From late 2018 I came off of all the hormone replacement and contraception to let everything settle back to its original form. But with the regular periods, came more and more pain, so I had an operation in late 2020 after being referred again and trying more methods of improvement such as Zoladex. So, another operation was required, and I got the contraceptive implant fitted once again, just to see if 8 years later it might work, it hasn’t and I have been on my period for the last 4 months, I am seeking to get this removed and go back onto the injection. I was sent home with paracetamol (of course that wouldn’t touch the pain), so I had some help to get me some stronger medication privately. Unfortunately, the next day after my operation I got a call from the register (1 rank below surgeon) to tell me the spots that they had found ‘were not consistent with the pain I was in, for those of you who know me I gave a very high pain threshold. I was gobsmacked as was my boyfriend. I replied ‘sorry do you not know what endometriosis is’, he apologised to me. You could be riddled with Endo and not feel anything, you could have one spot and be in the most incredible pain in the world.
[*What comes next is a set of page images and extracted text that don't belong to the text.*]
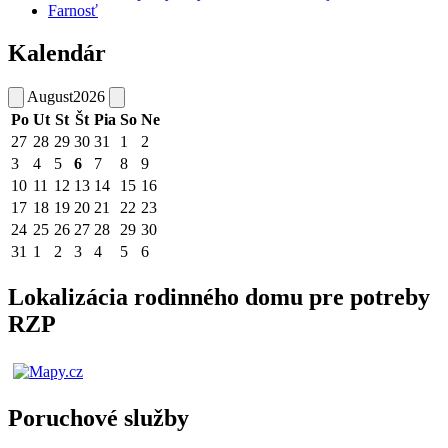
Farnosť
Kalendár
August
2026
Po
Ut
St
Št
Pia
So
Ne
27
28
29
30
31
1
2
3
4
5
6
7
8
9
10
11
12
13
14
15
16
17
18
19
20
21
22
23
24
25
26
27
28
29
30
31
1
2
3
4
5
6
Lokalizácia rodinného domu pre potreby
RZP
Poruchové služby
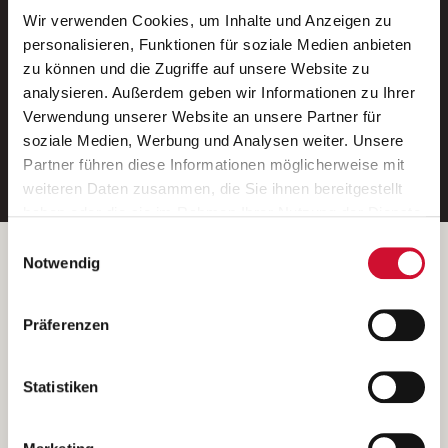
Wir verwenden Cookies, um Inhalte und Anzeigen zu
Neue Stellen per E-Mail.
personalisieren, Funktionen für soziale Medien anbieten
zu können und die Zugriffe auf unsere Website zu
Ein kostenloser Service von AWO
analysieren. Außerdem geben wir Informationen zu Ihrer
Jobs.
Verwendung unserer Website an unsere Partner für
soziale Medien, Werbung und Analysen weiter. Unsere
E-Mail-Adresse eintragen
Partner führen diese Informationen möglicherweise mit
weiteren Daten zusammen, die Sie ihnen bereitgestellt
haben oder die sie im Rahmen Ihrer Nutzung der Dienste
gesammelt haben.
Einwilligungsauswahl
Wenn Sie auf „Cookies zulassen“ klicken, so stimmen
Betreiber der Webseite
Notwendig
Sie der Speicherung sämtlicher Cookies zu. Sie können
Garitz Bewirtschaftungsbetriebe GmbH
Ihre Einwilligung selbstverständlich jederzeit widerrufen,
Kantstraße 45a
Präferenzen
indem Sie die Cookie-Einstellungen aufrufen und diese
97074 Würzburg
abändern. Weitere Informationen finden Sie in
(Ein Tochterunternehmen des AWO Bezirksverbandes Unterfranken
unserer
Datenschutzerklärung
.
Statistiken
e.V.)
Bitte senden Sie an diese Anschrift keine Bewerbungen.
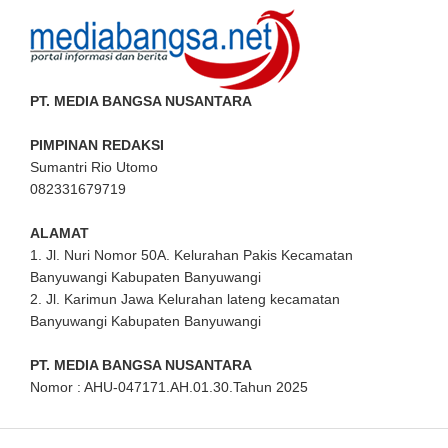
PT. MEDIA BANGSA NUSANTARA
PIMPINAN REDAKSI
Sumantri Rio Utomo
082331679719
ALAMAT
1. Jl. Nuri Nomor 50A. Kelurahan Pakis Kecamatan
Banyuwangi Kabupaten Banyuwangi
2. Jl. Karimun Jawa Kelurahan lateng kecamatan
Banyuwangi Kabupaten Banyuwangi
PT. MEDIA BANGSA NUSANTARA
Nomor : AHU-047171.AH.01.30.Tahun 2025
Endometriosis is something I wouldn’t wish upon anyone. I am also scared that if I was to have a daughter she may go through the same thing, as I did, and my mum did. I don’t want sympathy as I deal with it the best I can, and it’s now been a part of my life for 12 years. I want to make people aware of it and encourage people who have Endometriosis to talk about it, make it known, express feelings and most of all don’t be embarrassed you’re not alone. I am so happy this is finally been talked about in the news and medical centres are being opened up especially for this.
You have got this!! It won’t beat you!